** Opening STORED DATA block **

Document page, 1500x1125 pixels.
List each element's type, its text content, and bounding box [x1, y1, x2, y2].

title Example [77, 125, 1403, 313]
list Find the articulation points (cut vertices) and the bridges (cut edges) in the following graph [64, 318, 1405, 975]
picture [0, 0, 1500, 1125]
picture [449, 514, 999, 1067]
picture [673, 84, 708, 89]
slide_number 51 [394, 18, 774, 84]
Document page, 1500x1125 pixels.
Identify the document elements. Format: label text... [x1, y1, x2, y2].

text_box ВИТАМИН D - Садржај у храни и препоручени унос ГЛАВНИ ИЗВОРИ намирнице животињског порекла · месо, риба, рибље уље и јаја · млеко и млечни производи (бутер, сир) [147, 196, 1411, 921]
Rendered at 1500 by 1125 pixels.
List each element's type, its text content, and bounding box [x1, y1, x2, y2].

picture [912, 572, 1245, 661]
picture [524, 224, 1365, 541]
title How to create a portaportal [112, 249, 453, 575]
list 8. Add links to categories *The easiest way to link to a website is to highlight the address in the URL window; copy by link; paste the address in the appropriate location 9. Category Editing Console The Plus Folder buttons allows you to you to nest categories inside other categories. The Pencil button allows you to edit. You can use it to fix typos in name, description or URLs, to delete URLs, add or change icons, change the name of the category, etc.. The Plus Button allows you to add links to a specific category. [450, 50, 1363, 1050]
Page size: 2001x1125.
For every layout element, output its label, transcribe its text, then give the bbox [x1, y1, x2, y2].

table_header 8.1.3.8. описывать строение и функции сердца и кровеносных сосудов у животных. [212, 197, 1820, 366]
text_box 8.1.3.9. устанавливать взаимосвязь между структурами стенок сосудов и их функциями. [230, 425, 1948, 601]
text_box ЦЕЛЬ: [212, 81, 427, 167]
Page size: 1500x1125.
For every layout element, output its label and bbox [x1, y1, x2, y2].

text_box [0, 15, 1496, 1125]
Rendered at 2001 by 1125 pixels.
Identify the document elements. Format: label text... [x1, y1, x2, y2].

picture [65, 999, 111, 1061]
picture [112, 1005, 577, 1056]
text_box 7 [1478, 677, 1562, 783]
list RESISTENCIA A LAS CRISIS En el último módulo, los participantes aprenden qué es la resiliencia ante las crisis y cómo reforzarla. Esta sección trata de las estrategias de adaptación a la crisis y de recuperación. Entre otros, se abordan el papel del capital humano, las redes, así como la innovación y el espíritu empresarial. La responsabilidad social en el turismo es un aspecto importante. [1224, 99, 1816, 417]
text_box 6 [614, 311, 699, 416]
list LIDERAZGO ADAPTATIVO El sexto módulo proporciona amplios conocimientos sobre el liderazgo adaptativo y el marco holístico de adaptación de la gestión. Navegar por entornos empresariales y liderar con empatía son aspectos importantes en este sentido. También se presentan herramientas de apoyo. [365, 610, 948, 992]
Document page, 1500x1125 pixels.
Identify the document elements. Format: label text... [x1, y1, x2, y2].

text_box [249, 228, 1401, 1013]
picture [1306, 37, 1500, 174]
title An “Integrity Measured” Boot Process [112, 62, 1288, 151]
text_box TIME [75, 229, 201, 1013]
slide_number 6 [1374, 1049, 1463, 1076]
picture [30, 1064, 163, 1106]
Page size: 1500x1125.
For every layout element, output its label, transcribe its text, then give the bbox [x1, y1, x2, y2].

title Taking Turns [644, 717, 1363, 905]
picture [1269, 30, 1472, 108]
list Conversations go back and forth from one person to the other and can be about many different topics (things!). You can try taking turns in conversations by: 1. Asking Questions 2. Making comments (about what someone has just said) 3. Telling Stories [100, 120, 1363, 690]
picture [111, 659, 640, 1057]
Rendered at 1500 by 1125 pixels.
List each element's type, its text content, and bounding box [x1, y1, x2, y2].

** Closing STORED DATA block **

PROBLEM TO WORK ON:
From the first line to the last, give the data again exactly.

TASK OUTPUT:
Document page, 1500x1125 pixels.
List each element's type, its text content, and bounding box [x1, y1, x2, y2].

title Example [77, 125, 1403, 313]
list Find the articulation points (cut vertices) and the bridges (cut edges) in the following graph [64, 318, 1405, 975]
picture [0, 0, 1500, 1125]
picture [449, 514, 999, 1067]
picture [673, 84, 708, 89]
slide_number 51 [394, 18, 774, 84]
Document page, 1500x1125 pixels.
Identify the document elements. Format: label text... [x1, y1, x2, y2].

text_box ВИТАМИН D - Садржај у храни и препоручени унос ГЛАВНИ ИЗВОРИ намирнице животињског порекла · месо, риба, рибље уље и јаја · млеко и млечни производи (бутер, сир) [147, 196, 1411, 921]
Rendered at 1500 by 1125 pixels.
List each element's type, its text content, and bounding box [x1, y1, x2, y2].

picture [912, 572, 1245, 661]
picture [524, 224, 1365, 541]
title How to create a portaportal [112, 249, 453, 575]
list 8. Add links to categories *The easiest way to link to a website is to highlight the address in the URL window; copy by link; paste the address in the appropriate location 9. Category Editing Console The Plus Folder buttons allows you to you to nest categories inside other categories. The Pencil button allows you to edit. You can use it to fix typos in name, description or URLs, to delete URLs, add or change icons, change the name of the category, etc.. The Plus Button allows you to add links to a specific category. [450, 50, 1363, 1050]
Page size: 2001x1125.
For every layout element, output its label, transcribe its text, then give the bbox [x1, y1, x2, y2].

table_header 8.1.3.8. описывать строение и функции сердца и кровеносных сосудов у животных. [212, 197, 1820, 366]
text_box 8.1.3.9. устанавливать взаимосвязь между структурами стенок сосудов и их функциями. [230, 425, 1948, 601]
text_box ЦЕЛЬ: [212, 81, 427, 167]
Page size: 1500x1125.
For every layout element, output its label and bbox [x1, y1, x2, y2].

text_box [0, 15, 1496, 1125]
Rendered at 2001 by 1125 pixels.
Identify the document elements. Format: label text... [x1, y1, x2, y2].

picture [65, 999, 111, 1061]
picture [112, 1005, 577, 1056]
text_box 7 [1478, 677, 1562, 783]
list RESISTENCIA A LAS CRISIS En el último módulo, los participantes aprenden qué es la resiliencia ante las crisis y cómo reforzarla. Esta sección trata de las estrategias de adaptación a la crisis y de recuperación. Entre otros, se abordan el papel del capital humano, las redes, así como la innovación y el espíritu empresarial. La responsabilidad social en el turismo es un aspecto importante. [1224, 99, 1816, 417]
text_box 6 [614, 311, 699, 416]
list LIDERAZGO ADAPTATIVO El sexto módulo proporciona amplios conocimientos sobre el liderazgo adaptativo y el marco holístico de adaptación de la gestión. Navegar por entornos empresariales y liderar con empatía son aspectos importantes en este sentido. También se presentan herramientas de apoyo. [365, 610, 948, 992]
Document page, 1500x1125 pixels.
Identify the document elements. Format: label text... [x1, y1, x2, y2].

text_box [249, 228, 1401, 1013]
picture [1306, 37, 1500, 174]
title An “Integrity Measured” Boot Process [112, 62, 1288, 151]
text_box TIME [75, 229, 201, 1013]
slide_number 6 [1374, 1049, 1463, 1076]
picture [30, 1064, 163, 1106]
Page size: 1500x1125.
For every layout element, output its label, transcribe its text, then give the bbox [x1, y1, x2, y2].

title Taking Turns [644, 717, 1363, 905]
picture [1269, 30, 1472, 108]
list Conversations go back and forth from one person to the other and can be about many different topics (things!). You can try taking turns in conversations by: 1. Asking Questions 2. Making comments (about what someone has just said) 3. Telling Stories [100, 120, 1363, 690]
picture [111, 659, 640, 1057]
Rendered at 1500 by 1125 pixels.
List each element's type, its text content, and bounding box [x1, y1, x2, y2].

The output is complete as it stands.